Segment Open

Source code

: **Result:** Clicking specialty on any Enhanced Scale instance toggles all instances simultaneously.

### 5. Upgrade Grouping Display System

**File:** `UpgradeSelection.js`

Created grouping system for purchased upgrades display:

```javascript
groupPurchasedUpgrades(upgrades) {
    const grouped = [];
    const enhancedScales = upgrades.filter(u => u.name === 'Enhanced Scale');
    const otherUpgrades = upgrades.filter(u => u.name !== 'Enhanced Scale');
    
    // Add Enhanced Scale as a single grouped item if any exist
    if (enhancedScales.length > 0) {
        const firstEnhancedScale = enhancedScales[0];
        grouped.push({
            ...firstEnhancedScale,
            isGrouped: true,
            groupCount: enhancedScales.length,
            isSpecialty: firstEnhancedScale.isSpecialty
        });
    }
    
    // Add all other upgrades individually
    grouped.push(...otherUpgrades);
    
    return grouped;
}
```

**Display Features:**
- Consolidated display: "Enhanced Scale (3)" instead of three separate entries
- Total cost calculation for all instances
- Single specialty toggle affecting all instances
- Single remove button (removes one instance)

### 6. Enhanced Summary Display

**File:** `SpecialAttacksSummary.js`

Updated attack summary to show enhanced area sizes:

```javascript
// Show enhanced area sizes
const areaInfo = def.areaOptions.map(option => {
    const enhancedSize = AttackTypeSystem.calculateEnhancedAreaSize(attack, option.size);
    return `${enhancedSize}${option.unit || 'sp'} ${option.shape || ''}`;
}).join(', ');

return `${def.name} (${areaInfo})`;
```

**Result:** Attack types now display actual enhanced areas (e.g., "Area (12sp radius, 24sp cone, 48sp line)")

Segment Closed

THE PROBLEM:
Filter the material for the word "enhancedSize" and copy each matching line.

RESPONSE AREA:
    const enhancedSize = AttackTypeSystem.calculateEnhancedAreaSize(attack, option.size);
    return `${enhancedSize}${option.unit || 'sp'} ${option.shape || ''}`;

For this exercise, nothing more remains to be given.